There are several ways to measure unemployment, and they vary from country to country.

In the United Kingdom, the government traditionally has counted the number of people who are claiming unemployment benefit - the so-called claimant count.

But this leaves out those people who are not eligible for unemployment benefit but who may also be looking for jobs. It also leaves out the unemployed who are on special training schemes.

So in April l998 the Labour Government decided to also publish Labour Force Survey(LFI) unemployment. This measures the whole workforce, and then attempts to find all those who are seeking jobs, not just those receiving benefit.

This method is recommended by the International Labour Organisation (ILO)and gives a more internationally comparable figure for unemployment.

The new figures aren't really new. The government has always collected them but now they will be issued monthly instead of four times a year. The new number will include anyone that is actively available to start work within the next two weeks and has looked for work in the last four weeks or already found a job but are waiting to start.

The previous figures counted only those out of work and claiming unemployment benefit. By using this definition of "unemployed", the figures should show that unemployment is much higher than the previous monthly figures indicated - as much as half a million higher.

Advantages and disadvantages of different methods

The claimant count gives the more precise figure for monthly unemployment as it is based on numbers collected by the government. But it has been widely criticised for being misleading.

The old method had been changed thirty times in 20 years - and each time the change meant a lower total. The Labour Party, then in opposition, complained about what they say was cheating and promised to change the system once in power. For example, the old method excluded anyone over 55 years old and teenagers.

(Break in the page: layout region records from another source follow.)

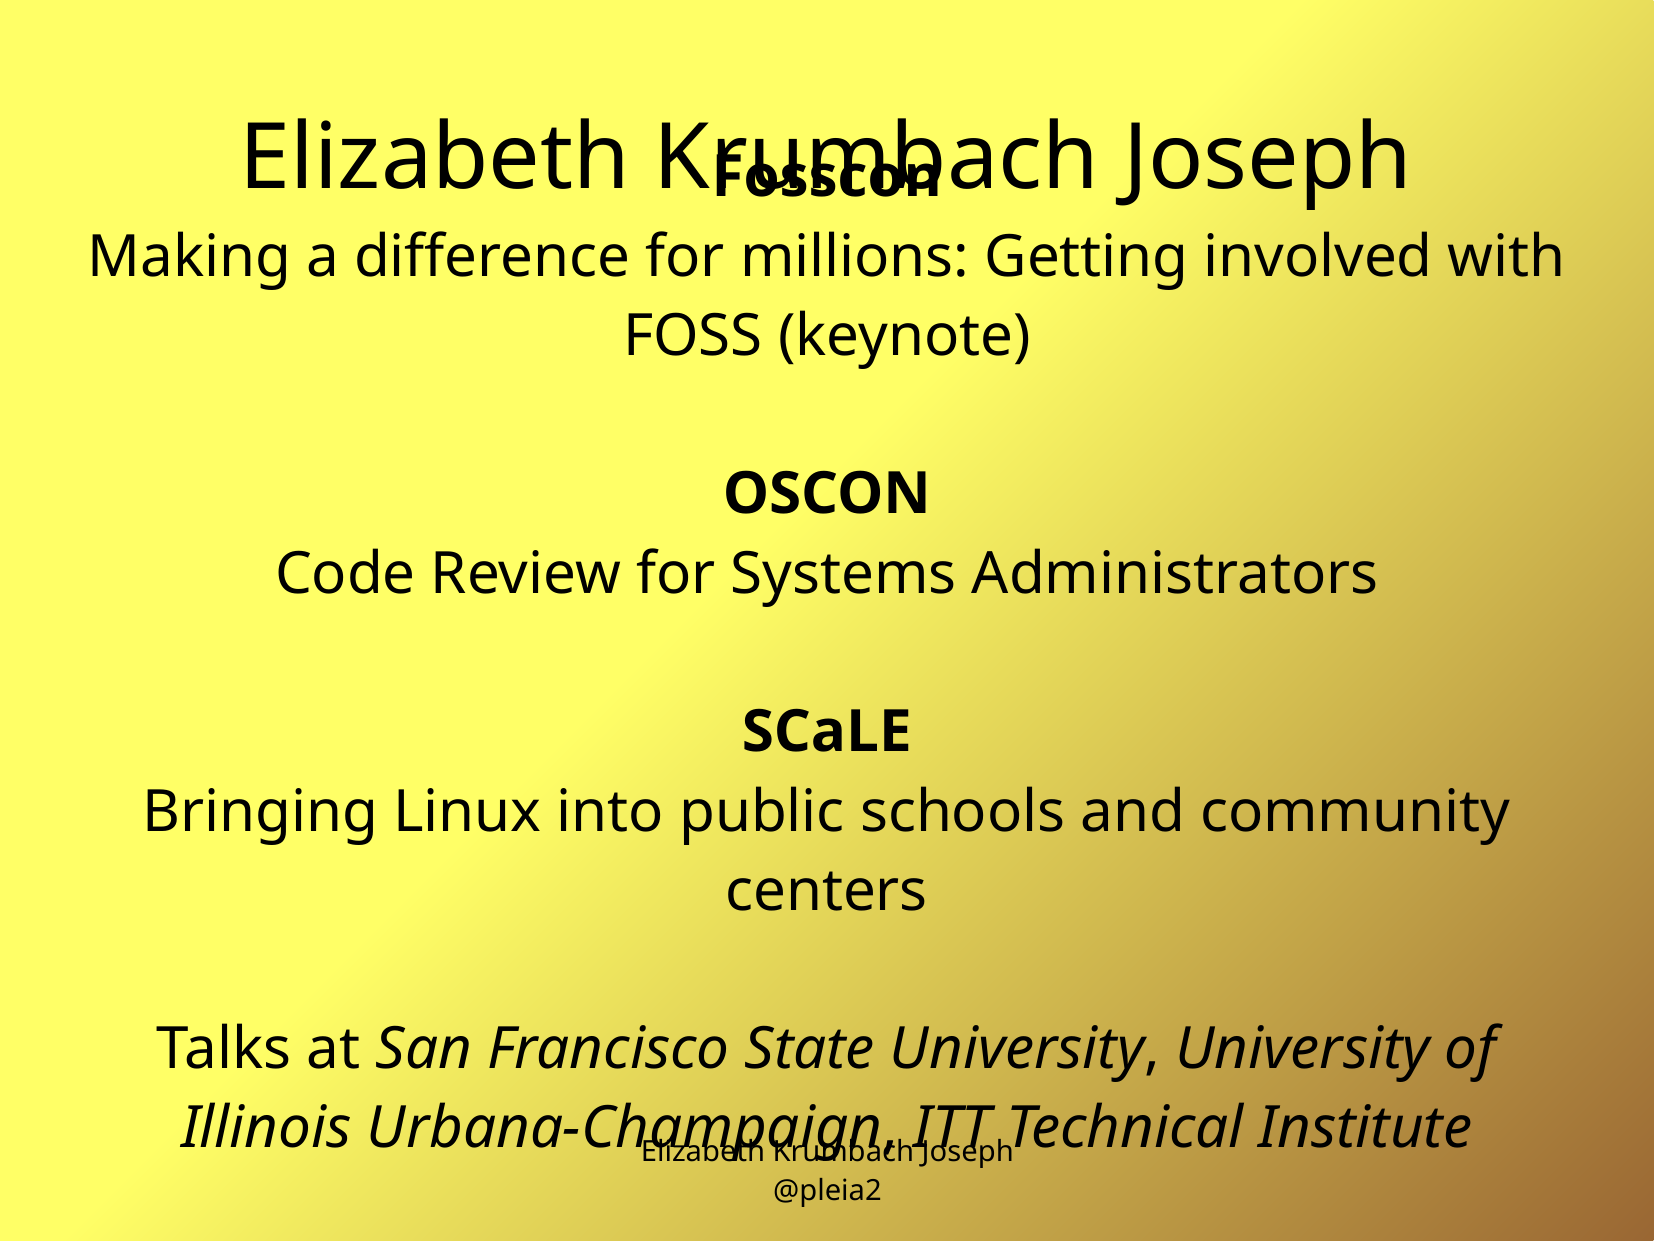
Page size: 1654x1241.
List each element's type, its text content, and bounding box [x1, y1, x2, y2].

subtitle Fosscon Making a difference for millions: Getting involved with FOSS (keynote) OSCON Code Review for Systems Administrators SCaLE Bringing Linux into public schools and community centers Talks at San Francisco State University, University of Illinois Urbana-Champaign, ITT Technical Institute [82, 222, 1571, 1078]
title Elizabeth Krumbach Joseph [82, 49, 1571, 222]
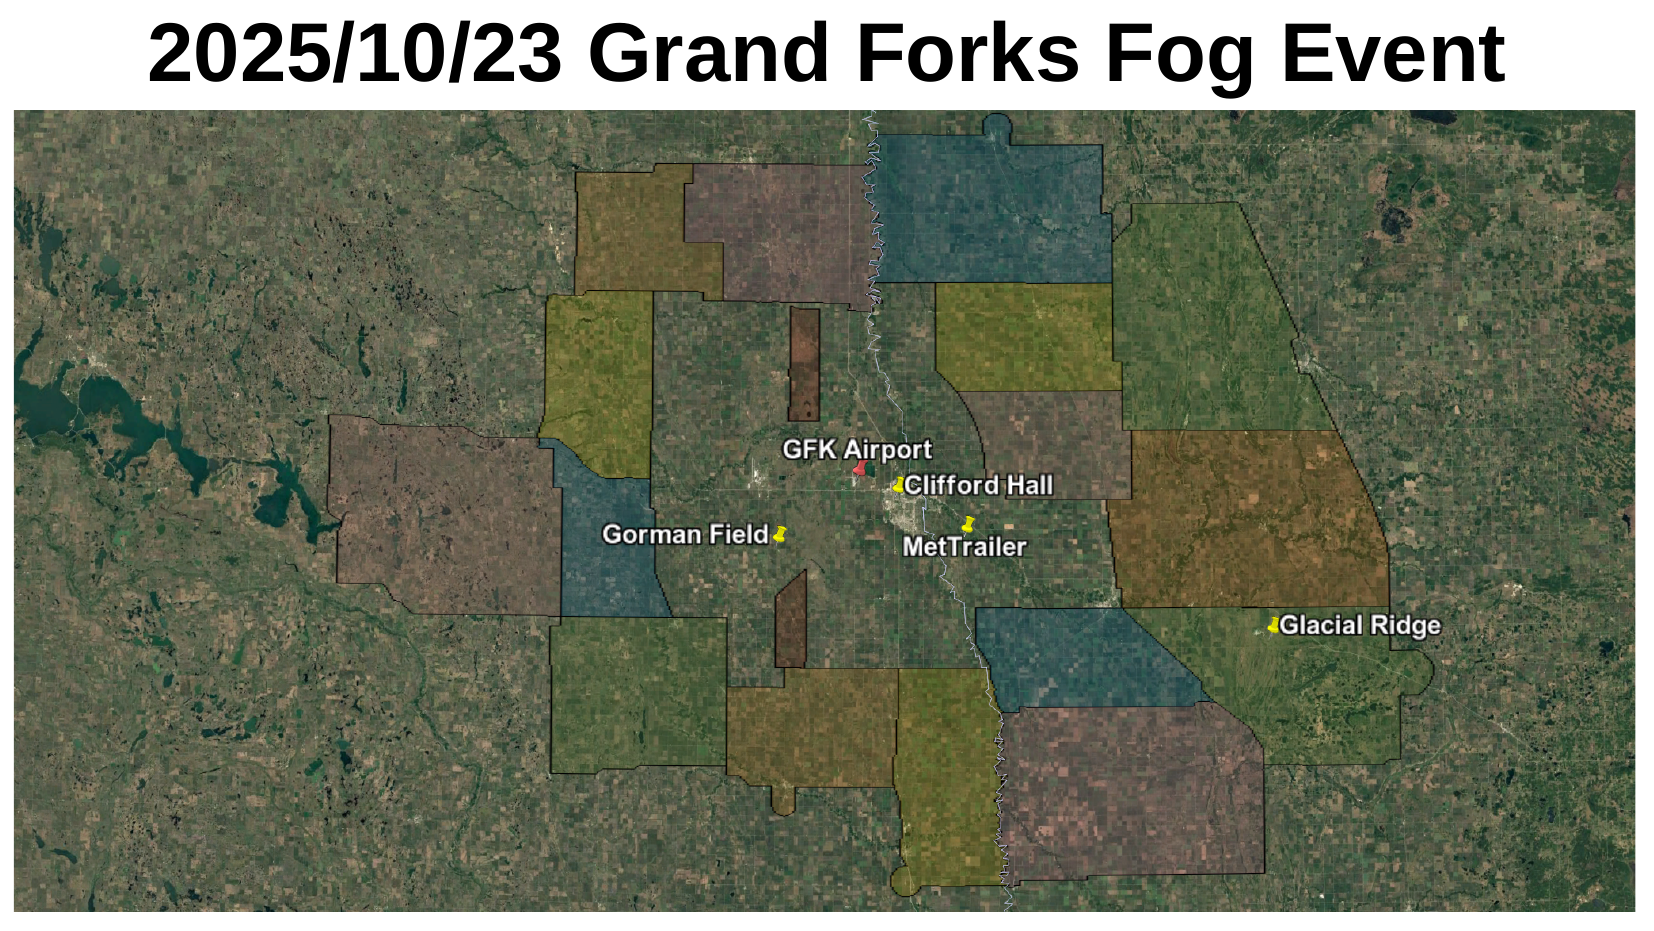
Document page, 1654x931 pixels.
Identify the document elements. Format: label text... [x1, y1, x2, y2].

picture [13, 110, 1636, 912]
text_box 2025/10/23 Grand Forks Fog Event [4, 0, 1651, 106]
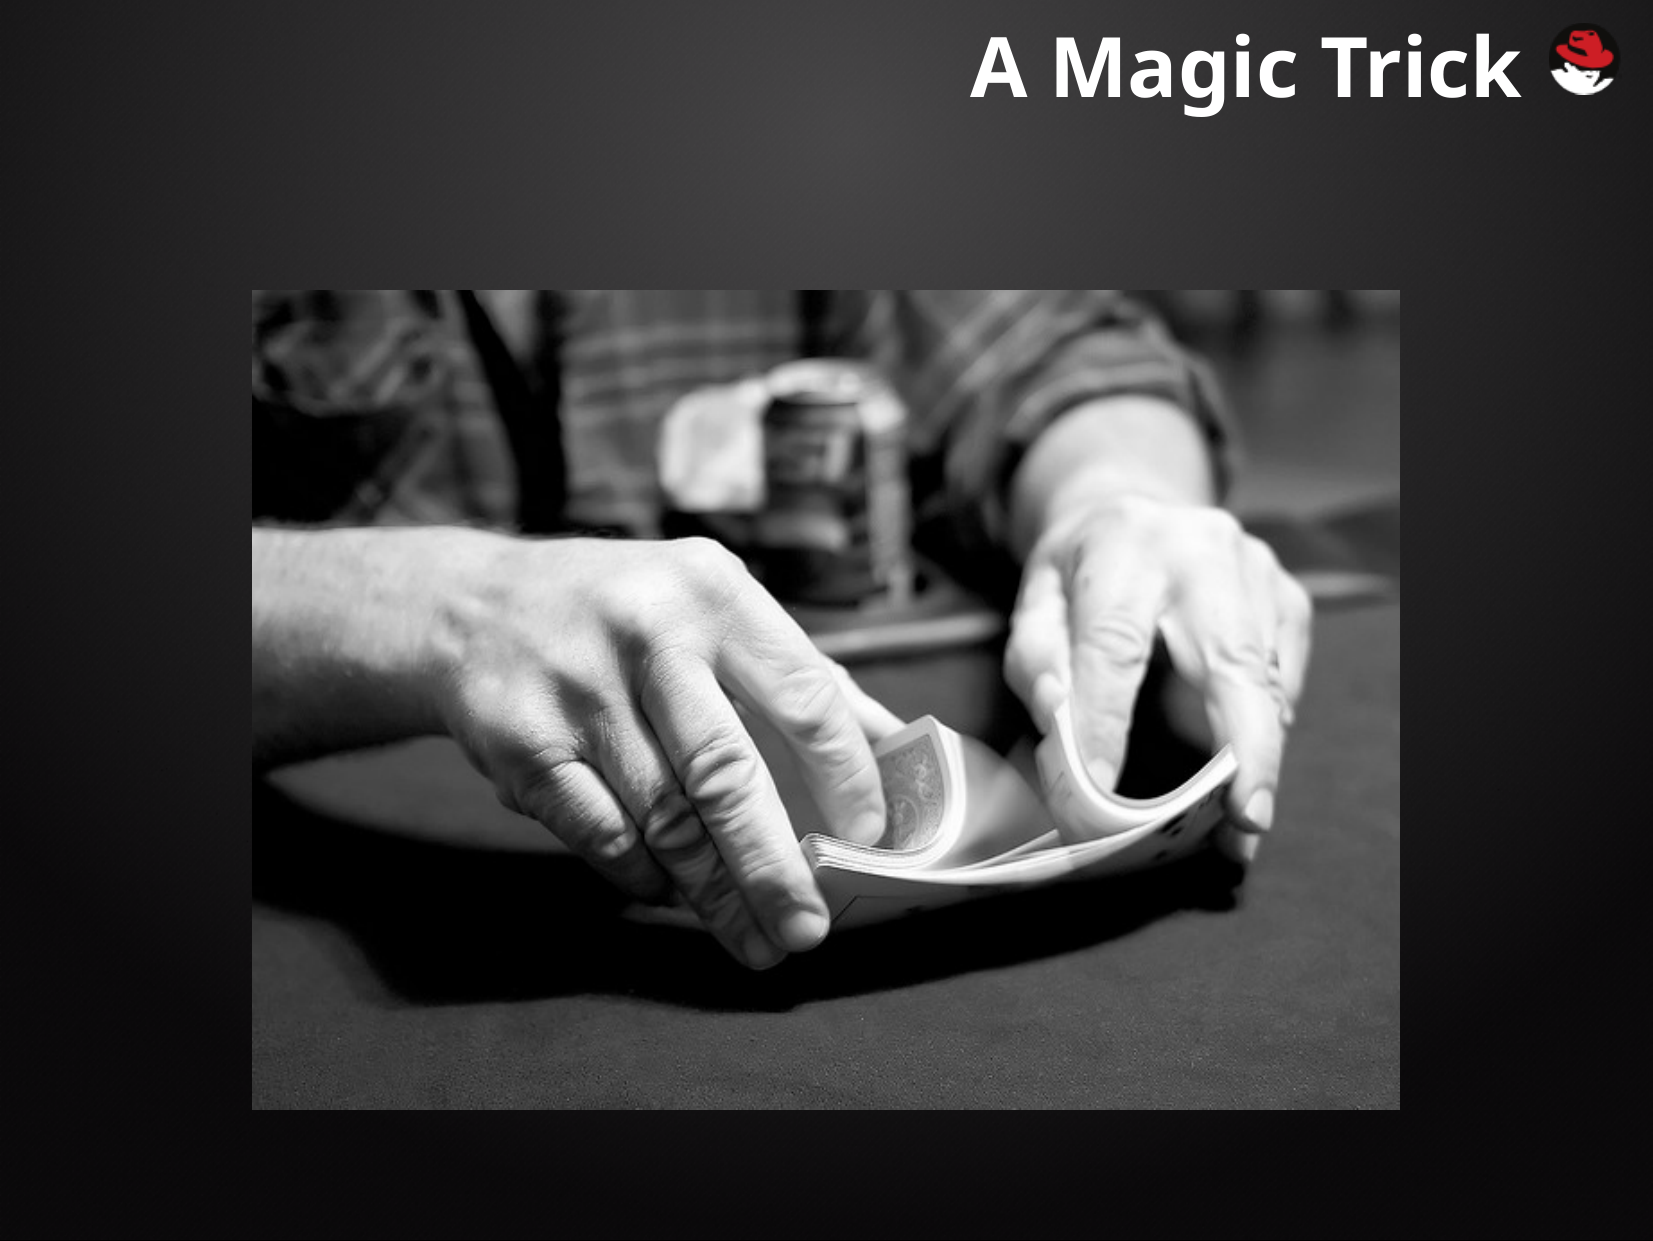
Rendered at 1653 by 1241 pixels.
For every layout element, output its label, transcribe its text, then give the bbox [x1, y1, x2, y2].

title A Magic Trick [87, 10, 1523, 111]
picture [0, 0, 1653, 1240]
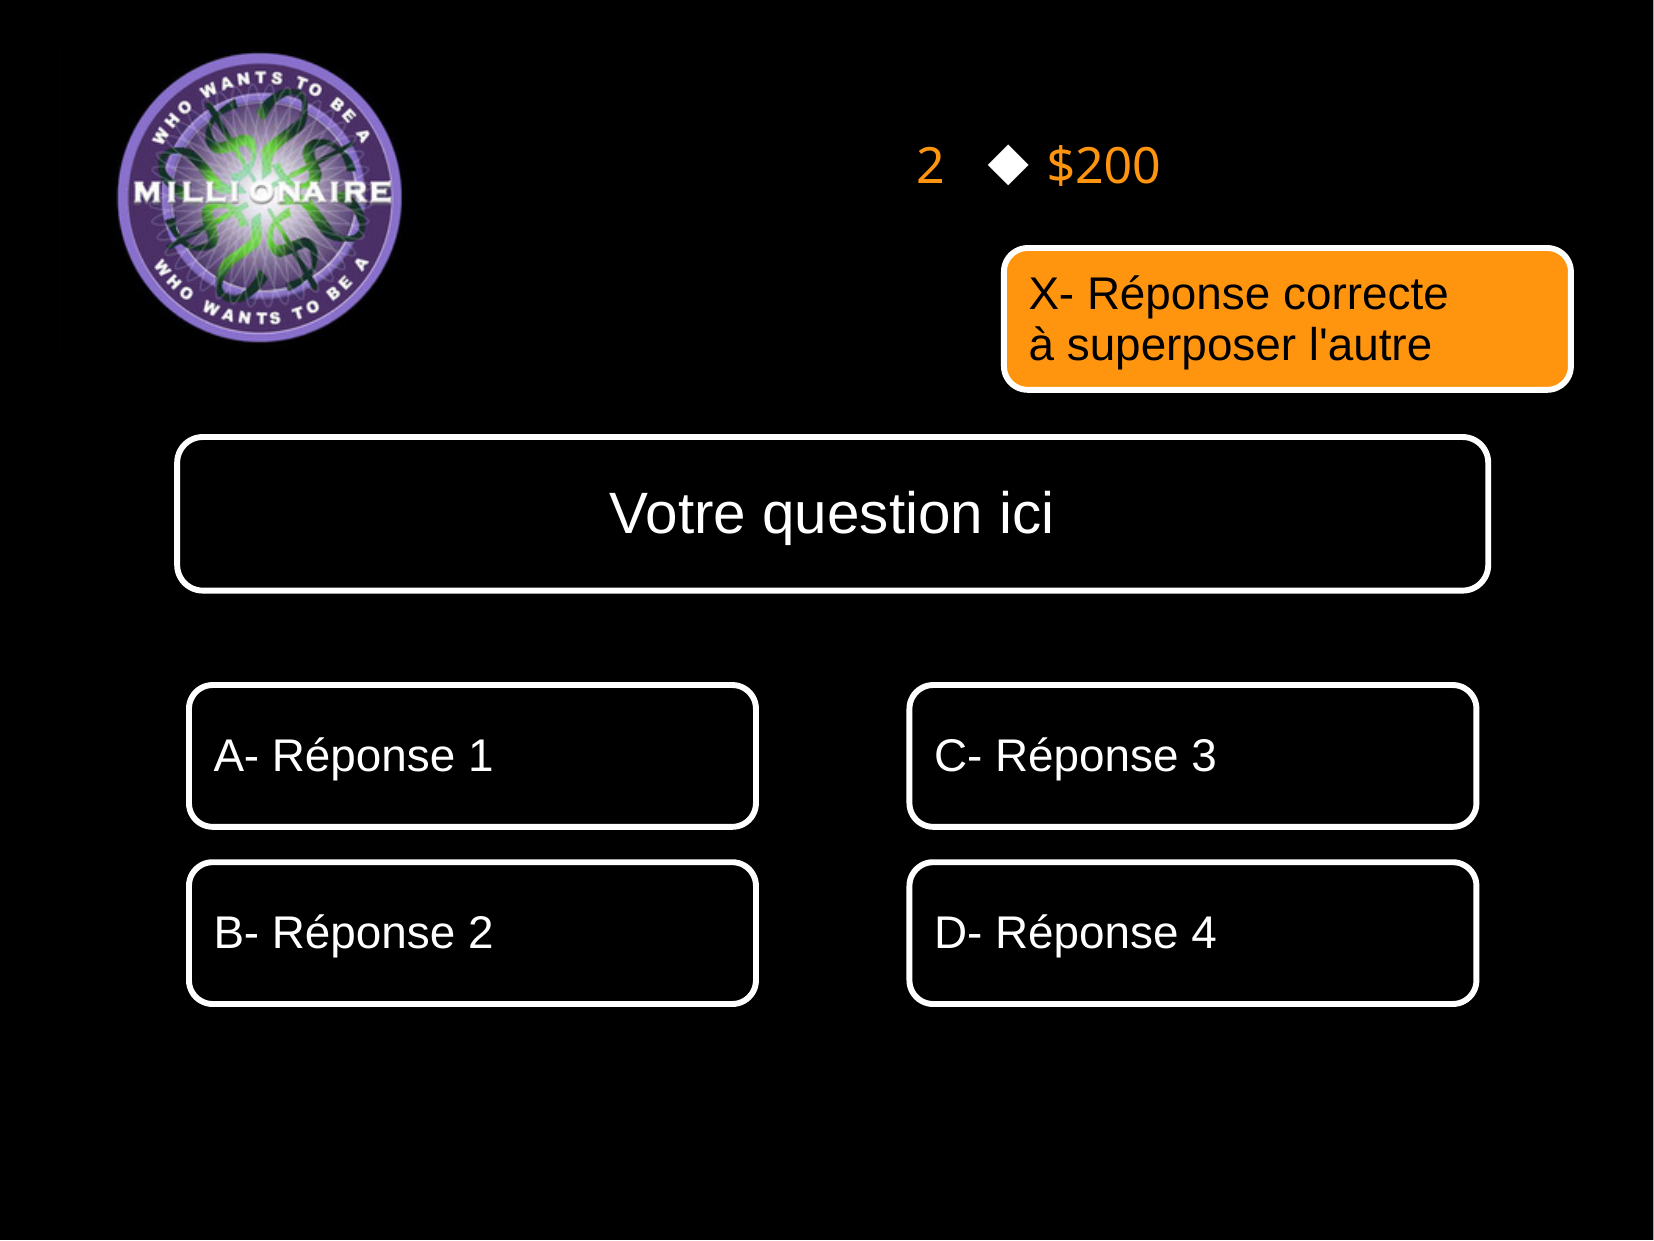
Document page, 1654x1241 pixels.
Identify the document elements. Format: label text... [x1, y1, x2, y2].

The Labour Force Survey will be more consistent over time, but it is based on a statistical survey, and therefore subject to sampling error.

Because of this, the LFS is published on a rolling 3-month basis. And it does not include all those who want jobs but are not actively seeking them (over 2 million in the winter of 1998).

Why should we worry about unemployment?

The cost of unemployment is not just individual. The loss of skills and the demoralisation of the long-term unemployed is a loss for the economy.

To help overcome these problems, the government introduced a so-called New Deal, providing jobs and training opportunities for the unemployed young people between 18-25 years old and for some of the older long-term unemployed.

On the other hand, many economists also worry that when unemployment goes too low it might fuel inflation. This might happen because as labour markets become tighter, workers demand higher wages, thus pushing up the cost of goods.

It is sometimes argued that there is a limit to how low unemployment can go without sparking inflationary pressures, the so-called non-accelerating inflation rate of unemployment, or NAIRU.

But others argue that recent changes in the economy, for example the weakening of trade union power, may have altered this figure.